Another story at Cosmopolitan, which we assume is a reliable source for this sort information, suggests that posing for naked pictures is a surprisingly popular pastime these days even for people who aren’t movie stars. The famously risqué women’s magazine took a survey of “millennial women” and found that a whopping nine out of 10 had been photographed nude and that only 14 percent regretted it while 82 percent said they would do it again. The survey doesn’t delve into motives, leaving us to speculate why so many young women want their nudity photographed. For the benefit of boyfriends, perhaps, but modern relationships being so fleeting it hard’s to imagine that there wouldn’t be more widespread regrets if that were case. We suspect that the narcissism that is also so common of the younger generation is a more likely explanation.

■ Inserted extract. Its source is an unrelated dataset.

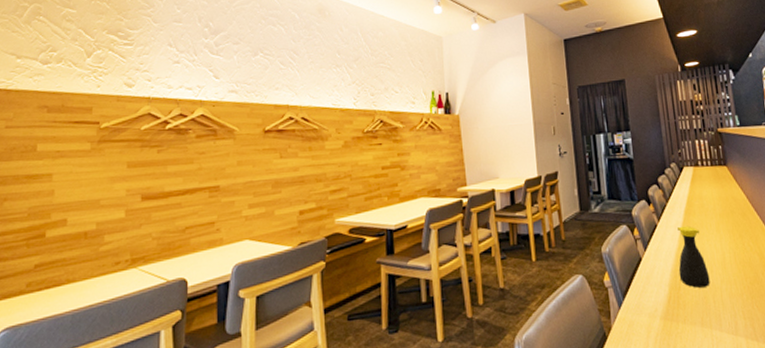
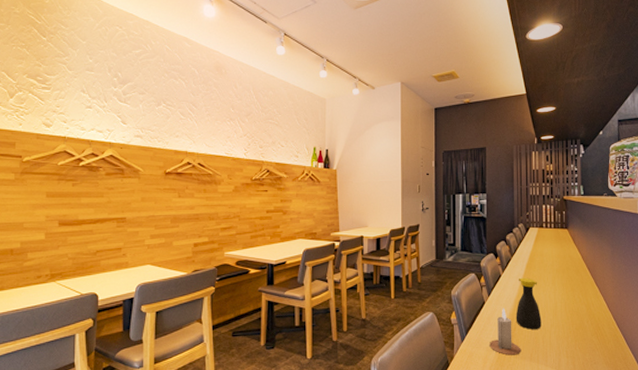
candle: none [652,264,690,322] -> present [490,308,521,355]

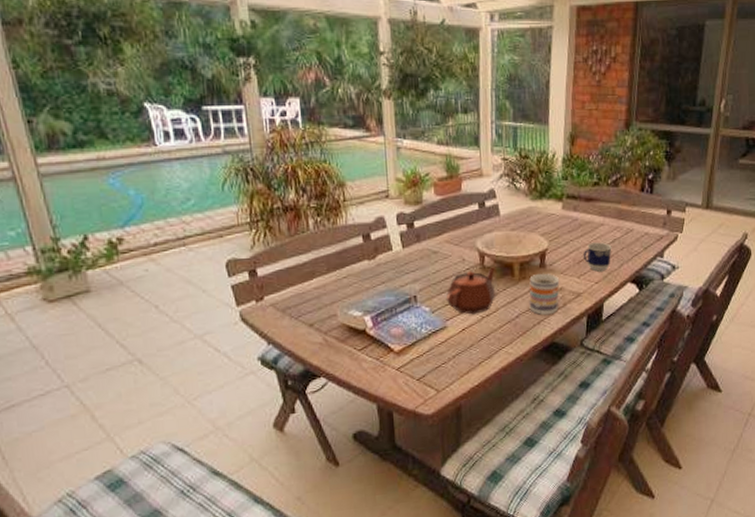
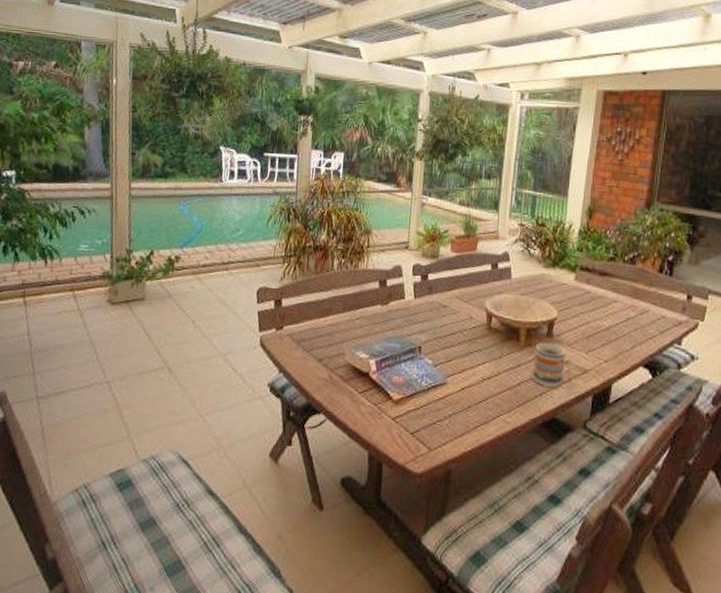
teapot: present [445,267,496,315] -> none [449,329,501,375]
cup: present [583,242,612,272] -> none [592,318,625,350]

Oddly enough, this widespread naked photography seems to be breaking out at the same time jurisdictions around the world are banishing public nudity. According to the New York Post even the famously free-minded French Riviera has ceased the topless sunbathing that formerly did so much for France’s tourism industry. Apparently the practice hasn’t been officially banned but merely become passé, in part because of the ubiquity of cell phone cameras and the potential that the bared breasts will turn up on that darned internet. The article lists several other exotic locations that have recently banned public nudity, including Hainan Beach in China, Machu Picchu in Peru, and Barcelona in Spain, all before we even realized there were naked people there. In most cases it’s because the locals have grown weary of naked tourists, who probably aren’t walking around unclothed in their own home towns, and it seems a reasonable request.
Getting far less attention is a minor nudity problem just up the turnpike Topeka. The city had apparently never gotten around to passing a law requiring clothing in public, which is the sort of thing a city really shouldn’t have to pass a law about, and until recently Topekans had always extended this courtesy to one another without legal coercion, but apparently one fellow has recently taken to nude strolls around the town. We’re not sure why, although the weather here in Kansas has been just beautiful lately, and it might well be the economy, or maybe global warming, but in any case he’s forced the city council take up the issue. Even in such a staid town as Topeka, it seems, the modern tendency to bare it all has become sadly literal.